▸ To-do item
Comb the records below for the string "pour" and copy each line where it turns up.

══════

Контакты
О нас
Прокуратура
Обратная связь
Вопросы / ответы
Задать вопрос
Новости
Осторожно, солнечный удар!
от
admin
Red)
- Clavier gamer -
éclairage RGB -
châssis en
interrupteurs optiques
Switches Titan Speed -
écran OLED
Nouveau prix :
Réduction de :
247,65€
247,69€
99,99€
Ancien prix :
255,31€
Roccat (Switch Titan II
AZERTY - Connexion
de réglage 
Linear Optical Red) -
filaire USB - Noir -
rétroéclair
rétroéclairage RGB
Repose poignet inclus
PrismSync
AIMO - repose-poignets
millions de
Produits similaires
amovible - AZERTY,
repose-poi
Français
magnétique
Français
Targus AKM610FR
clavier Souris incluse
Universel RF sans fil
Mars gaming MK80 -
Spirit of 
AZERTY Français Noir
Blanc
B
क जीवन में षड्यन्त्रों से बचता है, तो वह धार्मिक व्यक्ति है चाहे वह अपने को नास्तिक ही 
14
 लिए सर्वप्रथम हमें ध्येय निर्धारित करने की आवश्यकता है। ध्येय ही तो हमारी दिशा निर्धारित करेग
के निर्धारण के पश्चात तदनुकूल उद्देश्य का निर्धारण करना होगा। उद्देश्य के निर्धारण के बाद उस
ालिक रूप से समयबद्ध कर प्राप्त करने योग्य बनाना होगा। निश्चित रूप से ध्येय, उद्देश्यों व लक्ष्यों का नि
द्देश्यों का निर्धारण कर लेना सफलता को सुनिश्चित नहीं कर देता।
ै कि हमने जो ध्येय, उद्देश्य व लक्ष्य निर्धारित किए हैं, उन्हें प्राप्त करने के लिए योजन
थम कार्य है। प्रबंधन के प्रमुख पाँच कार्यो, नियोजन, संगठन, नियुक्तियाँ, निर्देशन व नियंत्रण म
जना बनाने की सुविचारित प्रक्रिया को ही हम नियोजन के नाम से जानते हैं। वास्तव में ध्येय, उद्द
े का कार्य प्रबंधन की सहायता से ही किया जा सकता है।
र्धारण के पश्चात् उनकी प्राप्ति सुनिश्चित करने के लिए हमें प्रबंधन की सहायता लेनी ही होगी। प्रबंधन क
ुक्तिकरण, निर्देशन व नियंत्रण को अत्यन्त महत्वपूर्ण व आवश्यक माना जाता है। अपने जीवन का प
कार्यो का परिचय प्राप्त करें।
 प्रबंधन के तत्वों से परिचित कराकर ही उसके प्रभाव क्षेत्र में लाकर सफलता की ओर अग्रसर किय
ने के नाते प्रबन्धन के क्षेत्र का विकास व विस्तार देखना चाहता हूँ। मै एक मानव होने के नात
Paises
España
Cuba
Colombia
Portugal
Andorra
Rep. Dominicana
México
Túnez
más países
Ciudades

══════

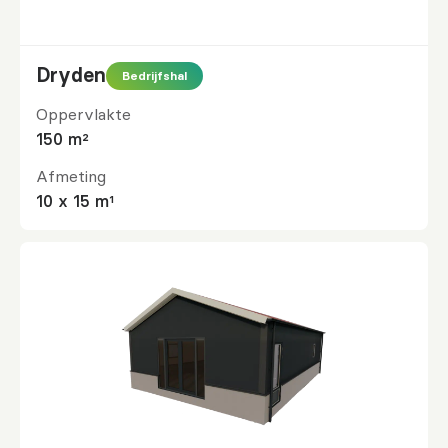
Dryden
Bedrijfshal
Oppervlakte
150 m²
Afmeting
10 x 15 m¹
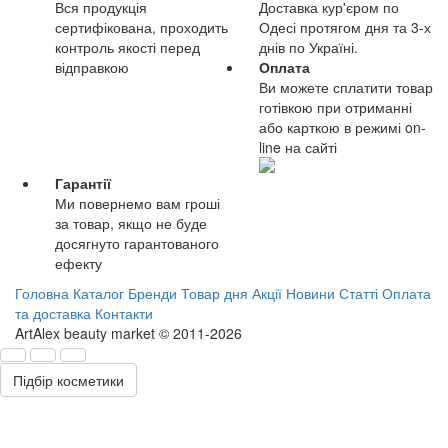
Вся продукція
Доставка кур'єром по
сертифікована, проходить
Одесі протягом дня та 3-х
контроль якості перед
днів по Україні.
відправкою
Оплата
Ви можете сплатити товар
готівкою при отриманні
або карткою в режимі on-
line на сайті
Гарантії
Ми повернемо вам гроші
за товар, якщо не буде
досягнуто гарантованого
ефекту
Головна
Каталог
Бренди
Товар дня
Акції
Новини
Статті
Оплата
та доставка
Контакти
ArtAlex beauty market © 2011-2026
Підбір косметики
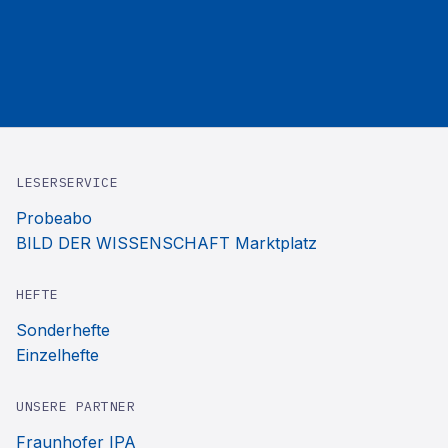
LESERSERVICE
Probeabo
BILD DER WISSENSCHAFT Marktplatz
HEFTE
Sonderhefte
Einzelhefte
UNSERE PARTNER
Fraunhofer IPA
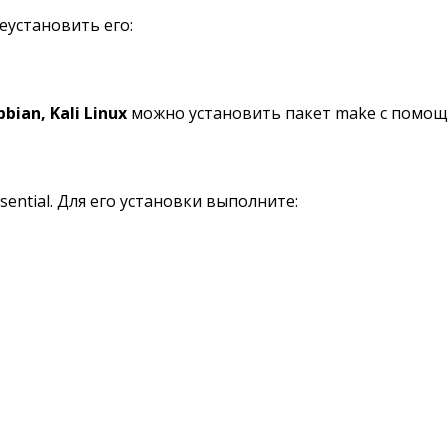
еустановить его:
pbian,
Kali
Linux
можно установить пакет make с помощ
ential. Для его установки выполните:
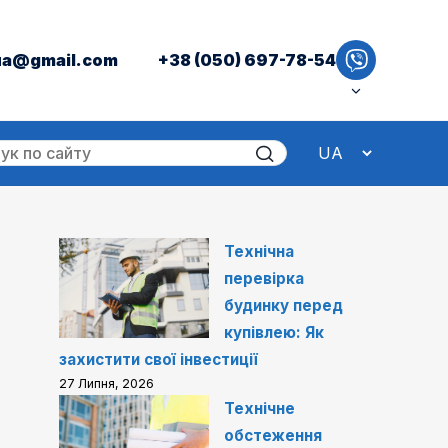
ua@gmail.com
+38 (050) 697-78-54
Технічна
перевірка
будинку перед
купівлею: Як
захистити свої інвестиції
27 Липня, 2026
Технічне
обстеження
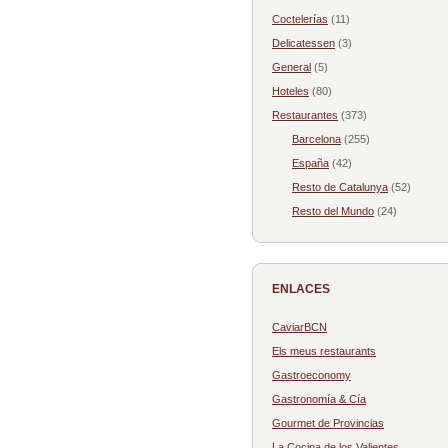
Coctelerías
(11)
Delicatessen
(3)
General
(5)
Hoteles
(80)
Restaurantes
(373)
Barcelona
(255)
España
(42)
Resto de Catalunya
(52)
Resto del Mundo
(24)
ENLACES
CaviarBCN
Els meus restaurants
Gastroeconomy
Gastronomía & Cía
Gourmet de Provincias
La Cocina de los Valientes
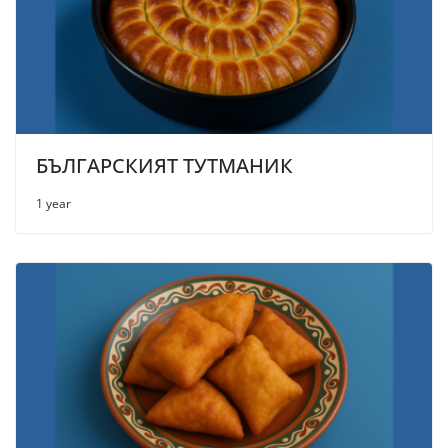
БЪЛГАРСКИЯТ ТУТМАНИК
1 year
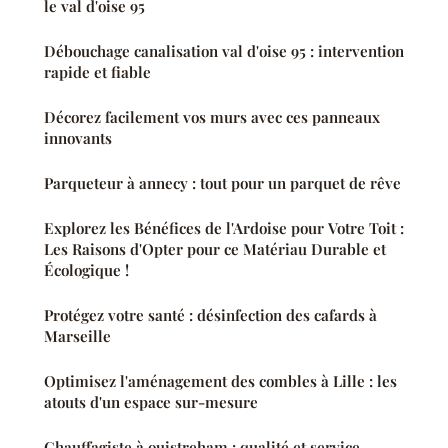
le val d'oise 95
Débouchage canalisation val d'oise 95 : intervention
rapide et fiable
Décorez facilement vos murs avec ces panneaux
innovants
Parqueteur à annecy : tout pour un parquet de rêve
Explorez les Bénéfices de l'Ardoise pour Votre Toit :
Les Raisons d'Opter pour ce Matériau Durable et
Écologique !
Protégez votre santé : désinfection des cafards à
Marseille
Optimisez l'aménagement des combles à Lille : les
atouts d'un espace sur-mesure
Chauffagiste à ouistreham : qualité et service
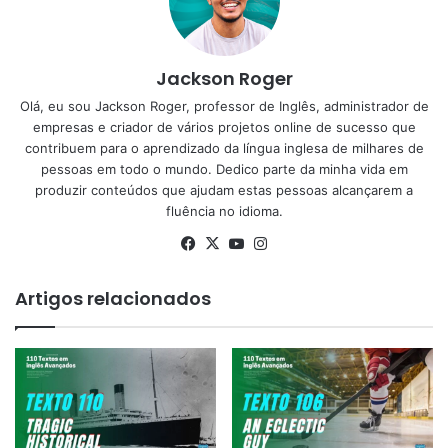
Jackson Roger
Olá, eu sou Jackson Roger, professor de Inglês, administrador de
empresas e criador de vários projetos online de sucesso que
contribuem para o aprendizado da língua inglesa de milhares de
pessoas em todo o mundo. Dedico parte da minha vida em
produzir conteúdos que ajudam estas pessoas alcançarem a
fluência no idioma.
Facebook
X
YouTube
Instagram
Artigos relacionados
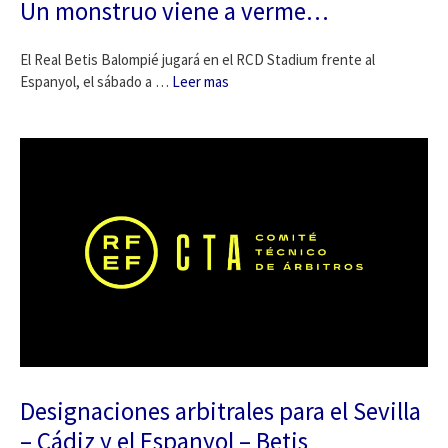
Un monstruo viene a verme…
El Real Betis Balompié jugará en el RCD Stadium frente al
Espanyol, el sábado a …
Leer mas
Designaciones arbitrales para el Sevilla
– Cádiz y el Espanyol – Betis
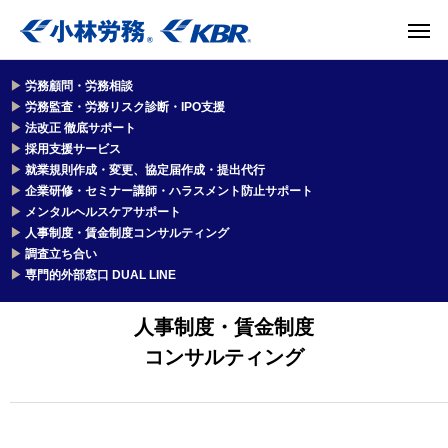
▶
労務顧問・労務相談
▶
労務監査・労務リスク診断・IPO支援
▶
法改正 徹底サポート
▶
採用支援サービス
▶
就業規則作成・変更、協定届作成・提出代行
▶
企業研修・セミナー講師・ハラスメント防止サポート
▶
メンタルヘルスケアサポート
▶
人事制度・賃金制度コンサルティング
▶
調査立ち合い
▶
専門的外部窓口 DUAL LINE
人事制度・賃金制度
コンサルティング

══════

▸ Exercise result
Parqueteur à annecy : tout pour un parquet de rêve
Explorez les Bénéfices de l'Ardoise pour Votre Toit :
Les Raisons d'Opter pour ce Matériau Durable et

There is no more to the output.